====== Study material ======

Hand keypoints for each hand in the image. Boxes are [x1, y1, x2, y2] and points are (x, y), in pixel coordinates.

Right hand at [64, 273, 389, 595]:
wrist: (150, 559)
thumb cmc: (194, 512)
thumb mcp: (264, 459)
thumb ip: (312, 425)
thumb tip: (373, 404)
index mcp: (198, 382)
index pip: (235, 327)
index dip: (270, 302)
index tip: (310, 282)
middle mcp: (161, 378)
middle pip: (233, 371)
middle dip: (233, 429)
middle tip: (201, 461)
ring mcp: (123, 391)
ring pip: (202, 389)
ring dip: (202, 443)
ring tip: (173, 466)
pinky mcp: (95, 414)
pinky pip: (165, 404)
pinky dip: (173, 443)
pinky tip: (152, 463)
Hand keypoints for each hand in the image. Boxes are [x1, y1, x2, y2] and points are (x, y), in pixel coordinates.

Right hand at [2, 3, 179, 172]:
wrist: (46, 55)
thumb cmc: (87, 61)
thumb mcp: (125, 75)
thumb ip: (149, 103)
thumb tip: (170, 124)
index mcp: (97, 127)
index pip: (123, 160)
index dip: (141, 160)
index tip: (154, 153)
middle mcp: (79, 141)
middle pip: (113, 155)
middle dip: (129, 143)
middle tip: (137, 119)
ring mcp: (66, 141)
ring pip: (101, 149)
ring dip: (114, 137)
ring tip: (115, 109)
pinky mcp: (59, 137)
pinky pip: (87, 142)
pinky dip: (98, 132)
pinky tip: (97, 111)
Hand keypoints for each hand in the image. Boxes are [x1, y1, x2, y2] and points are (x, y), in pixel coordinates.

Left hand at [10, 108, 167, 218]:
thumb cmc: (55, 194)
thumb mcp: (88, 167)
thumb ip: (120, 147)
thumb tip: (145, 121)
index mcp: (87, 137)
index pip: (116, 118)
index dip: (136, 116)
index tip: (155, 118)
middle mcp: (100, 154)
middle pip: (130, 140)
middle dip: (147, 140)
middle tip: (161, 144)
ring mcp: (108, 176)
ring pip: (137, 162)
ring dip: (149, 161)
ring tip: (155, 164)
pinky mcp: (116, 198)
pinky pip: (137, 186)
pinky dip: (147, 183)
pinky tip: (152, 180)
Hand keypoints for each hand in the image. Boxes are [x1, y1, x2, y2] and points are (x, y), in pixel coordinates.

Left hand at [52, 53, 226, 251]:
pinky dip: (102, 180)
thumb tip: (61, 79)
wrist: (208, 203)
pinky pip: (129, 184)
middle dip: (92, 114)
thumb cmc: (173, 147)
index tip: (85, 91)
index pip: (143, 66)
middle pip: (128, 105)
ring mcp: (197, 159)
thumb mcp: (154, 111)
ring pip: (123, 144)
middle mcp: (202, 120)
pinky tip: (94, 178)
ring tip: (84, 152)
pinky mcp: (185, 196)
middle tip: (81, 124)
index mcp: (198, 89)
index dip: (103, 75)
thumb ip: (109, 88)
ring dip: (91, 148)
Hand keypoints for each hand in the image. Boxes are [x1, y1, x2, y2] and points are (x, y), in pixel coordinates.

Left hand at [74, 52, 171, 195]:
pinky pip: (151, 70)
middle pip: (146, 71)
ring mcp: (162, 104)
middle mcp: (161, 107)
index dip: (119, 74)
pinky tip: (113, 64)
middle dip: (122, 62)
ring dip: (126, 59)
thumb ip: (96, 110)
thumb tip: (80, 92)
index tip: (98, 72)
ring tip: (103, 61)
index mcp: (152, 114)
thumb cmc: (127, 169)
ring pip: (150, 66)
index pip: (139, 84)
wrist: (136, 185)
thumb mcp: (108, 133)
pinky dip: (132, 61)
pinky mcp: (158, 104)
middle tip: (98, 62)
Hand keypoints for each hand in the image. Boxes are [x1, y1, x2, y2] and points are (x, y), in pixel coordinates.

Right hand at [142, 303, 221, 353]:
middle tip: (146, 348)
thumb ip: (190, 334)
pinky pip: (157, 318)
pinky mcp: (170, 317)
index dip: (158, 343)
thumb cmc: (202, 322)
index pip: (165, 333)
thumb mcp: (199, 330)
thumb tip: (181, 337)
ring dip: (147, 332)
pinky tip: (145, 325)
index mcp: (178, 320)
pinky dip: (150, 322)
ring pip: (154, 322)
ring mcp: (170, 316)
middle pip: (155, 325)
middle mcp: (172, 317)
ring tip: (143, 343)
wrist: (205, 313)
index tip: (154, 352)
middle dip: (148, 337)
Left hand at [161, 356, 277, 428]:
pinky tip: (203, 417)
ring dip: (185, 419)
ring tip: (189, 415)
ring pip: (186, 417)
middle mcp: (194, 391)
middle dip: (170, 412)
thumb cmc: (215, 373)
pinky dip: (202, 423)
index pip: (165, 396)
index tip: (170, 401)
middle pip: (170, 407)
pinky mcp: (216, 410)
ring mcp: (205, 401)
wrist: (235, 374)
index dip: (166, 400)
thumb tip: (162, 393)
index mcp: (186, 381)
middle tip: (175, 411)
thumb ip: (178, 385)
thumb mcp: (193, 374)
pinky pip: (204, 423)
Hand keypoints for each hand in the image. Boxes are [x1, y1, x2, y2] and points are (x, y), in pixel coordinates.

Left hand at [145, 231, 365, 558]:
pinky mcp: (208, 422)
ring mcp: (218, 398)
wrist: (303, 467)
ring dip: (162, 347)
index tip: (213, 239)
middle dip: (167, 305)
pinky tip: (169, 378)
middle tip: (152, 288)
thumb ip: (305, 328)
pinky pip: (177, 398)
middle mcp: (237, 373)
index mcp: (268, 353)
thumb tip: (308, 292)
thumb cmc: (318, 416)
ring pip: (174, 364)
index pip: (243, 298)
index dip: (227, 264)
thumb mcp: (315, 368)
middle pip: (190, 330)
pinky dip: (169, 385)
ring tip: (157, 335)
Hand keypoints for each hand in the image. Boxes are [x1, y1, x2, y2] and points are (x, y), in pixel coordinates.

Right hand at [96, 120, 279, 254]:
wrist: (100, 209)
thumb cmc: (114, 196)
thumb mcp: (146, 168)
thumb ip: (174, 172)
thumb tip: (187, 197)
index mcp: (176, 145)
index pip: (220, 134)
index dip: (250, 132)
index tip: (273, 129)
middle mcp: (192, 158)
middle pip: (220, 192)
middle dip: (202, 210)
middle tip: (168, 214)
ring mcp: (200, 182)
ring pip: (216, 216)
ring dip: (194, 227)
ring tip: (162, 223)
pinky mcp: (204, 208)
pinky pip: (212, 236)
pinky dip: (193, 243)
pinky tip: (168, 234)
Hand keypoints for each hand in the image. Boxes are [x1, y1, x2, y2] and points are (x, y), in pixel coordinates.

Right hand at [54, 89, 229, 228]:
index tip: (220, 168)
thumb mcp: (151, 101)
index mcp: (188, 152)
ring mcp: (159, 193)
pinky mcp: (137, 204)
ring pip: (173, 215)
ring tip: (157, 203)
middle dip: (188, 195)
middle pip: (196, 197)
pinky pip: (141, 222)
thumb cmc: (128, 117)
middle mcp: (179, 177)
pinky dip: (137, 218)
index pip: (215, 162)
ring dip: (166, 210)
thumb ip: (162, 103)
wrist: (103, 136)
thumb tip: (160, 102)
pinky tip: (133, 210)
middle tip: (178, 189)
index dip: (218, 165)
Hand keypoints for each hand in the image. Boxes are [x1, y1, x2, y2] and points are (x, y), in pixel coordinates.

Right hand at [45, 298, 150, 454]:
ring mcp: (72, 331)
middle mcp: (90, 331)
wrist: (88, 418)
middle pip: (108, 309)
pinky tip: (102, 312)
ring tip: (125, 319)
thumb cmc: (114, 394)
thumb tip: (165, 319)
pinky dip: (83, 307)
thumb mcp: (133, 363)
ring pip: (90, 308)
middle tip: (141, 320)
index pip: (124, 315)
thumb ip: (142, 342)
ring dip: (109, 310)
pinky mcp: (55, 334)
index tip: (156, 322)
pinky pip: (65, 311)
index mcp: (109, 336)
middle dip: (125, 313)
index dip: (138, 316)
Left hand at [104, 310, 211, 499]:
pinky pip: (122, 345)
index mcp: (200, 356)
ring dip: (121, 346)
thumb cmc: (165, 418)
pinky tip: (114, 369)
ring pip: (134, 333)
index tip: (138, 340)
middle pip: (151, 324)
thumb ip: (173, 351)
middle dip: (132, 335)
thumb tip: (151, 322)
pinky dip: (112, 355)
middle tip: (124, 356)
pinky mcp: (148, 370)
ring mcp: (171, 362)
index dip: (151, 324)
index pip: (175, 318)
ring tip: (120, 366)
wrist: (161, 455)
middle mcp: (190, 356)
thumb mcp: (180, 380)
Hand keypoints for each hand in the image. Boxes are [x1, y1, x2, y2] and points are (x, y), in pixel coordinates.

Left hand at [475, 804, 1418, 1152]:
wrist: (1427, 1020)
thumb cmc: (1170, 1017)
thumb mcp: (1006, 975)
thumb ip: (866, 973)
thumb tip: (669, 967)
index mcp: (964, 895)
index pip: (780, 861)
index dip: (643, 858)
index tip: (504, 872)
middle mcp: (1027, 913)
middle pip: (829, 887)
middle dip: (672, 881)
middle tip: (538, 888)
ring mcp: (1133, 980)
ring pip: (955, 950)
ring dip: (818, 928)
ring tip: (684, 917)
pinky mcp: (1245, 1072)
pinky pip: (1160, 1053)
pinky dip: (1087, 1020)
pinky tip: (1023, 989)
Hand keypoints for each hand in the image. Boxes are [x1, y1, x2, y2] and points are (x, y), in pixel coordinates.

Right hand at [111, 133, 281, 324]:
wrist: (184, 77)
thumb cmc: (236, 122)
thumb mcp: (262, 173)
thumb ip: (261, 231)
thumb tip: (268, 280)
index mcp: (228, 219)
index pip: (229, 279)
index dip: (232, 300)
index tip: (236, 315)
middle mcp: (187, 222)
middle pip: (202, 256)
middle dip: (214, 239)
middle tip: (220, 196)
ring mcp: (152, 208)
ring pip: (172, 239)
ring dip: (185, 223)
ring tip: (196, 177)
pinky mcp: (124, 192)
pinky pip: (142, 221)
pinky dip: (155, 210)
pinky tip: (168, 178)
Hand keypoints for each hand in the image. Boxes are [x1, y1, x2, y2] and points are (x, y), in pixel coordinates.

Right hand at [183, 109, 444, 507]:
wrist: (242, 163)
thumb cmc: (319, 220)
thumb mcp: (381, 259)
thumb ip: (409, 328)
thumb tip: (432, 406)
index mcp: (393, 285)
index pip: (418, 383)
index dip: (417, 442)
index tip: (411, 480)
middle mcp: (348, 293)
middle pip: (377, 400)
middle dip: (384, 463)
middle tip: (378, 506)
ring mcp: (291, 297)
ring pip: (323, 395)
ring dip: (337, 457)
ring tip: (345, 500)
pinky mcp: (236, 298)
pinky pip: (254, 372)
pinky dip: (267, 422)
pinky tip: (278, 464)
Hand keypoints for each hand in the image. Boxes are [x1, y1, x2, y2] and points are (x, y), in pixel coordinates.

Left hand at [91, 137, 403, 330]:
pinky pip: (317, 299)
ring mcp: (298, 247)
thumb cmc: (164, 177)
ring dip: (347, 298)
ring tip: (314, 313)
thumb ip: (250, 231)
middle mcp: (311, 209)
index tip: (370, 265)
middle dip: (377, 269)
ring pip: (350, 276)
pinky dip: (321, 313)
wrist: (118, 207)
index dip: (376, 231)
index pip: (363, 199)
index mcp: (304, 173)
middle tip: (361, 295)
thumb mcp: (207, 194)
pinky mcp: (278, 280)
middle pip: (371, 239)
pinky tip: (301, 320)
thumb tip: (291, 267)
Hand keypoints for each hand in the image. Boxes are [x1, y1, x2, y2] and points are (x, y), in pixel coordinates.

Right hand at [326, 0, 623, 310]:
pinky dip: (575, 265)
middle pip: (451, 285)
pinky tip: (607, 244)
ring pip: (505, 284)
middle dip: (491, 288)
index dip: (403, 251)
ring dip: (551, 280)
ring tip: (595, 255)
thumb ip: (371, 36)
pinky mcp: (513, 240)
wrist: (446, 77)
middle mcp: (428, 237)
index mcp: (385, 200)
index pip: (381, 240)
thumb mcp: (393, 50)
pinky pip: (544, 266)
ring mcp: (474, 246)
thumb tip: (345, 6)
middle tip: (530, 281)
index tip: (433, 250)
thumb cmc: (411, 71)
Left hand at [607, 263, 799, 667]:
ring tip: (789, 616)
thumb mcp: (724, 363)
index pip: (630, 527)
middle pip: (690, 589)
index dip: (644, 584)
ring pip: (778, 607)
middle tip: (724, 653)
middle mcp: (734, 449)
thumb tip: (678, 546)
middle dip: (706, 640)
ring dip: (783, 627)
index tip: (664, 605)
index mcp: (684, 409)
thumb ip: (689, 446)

======

Could you reproduce exactly the lines of the entries above, from the one with "thumb ip: (142, 342)" through the one with "thumb ip: (866, 973)", and nothing else?

thumb ip: (142, 342)
ring dip: (109, 310)
pinky mcp: (55, 334)
index tip: (156, 322)
pinky pip: (65, 311)
index mcp: (109, 336)
middle dip: (125, 313)
index dip: (138, 316)
Left hand at [104, 310, 211, 499]:
pinky pip: (122, 345)
index mcp: (200, 356)
ring dip: (121, 346)
thumb cmc: (165, 418)
pinky tip: (114, 369)
ring pip: (134, 333)
index tip: (138, 340)
middle pip: (151, 324)
thumb ip: (173, 351)
middle dip: (132, 335)
thumb tip: (151, 322)
pinky dip: (112, 355)
middle tip: (124, 356)
pinky mcp: (148, 370)
ring mcp: (171, 362)
index dip: (151, 324)
index pip: (175, 318)
ring tip: (120, 366)
wrist: (161, 455)
middle mcp: (190, 356)
thumb mcp: (180, 380)
Hand keypoints for each hand in the image. Boxes are [x1, y1, x2, y2] and points are (x, y), in pixel coordinates.

Left hand at [475, 804, 1418, 1152]:
wrist: (1427, 1020)
thumb cmc: (1170, 1017)
thumb mcp: (1006, 975)
thumb ip: (866, 973)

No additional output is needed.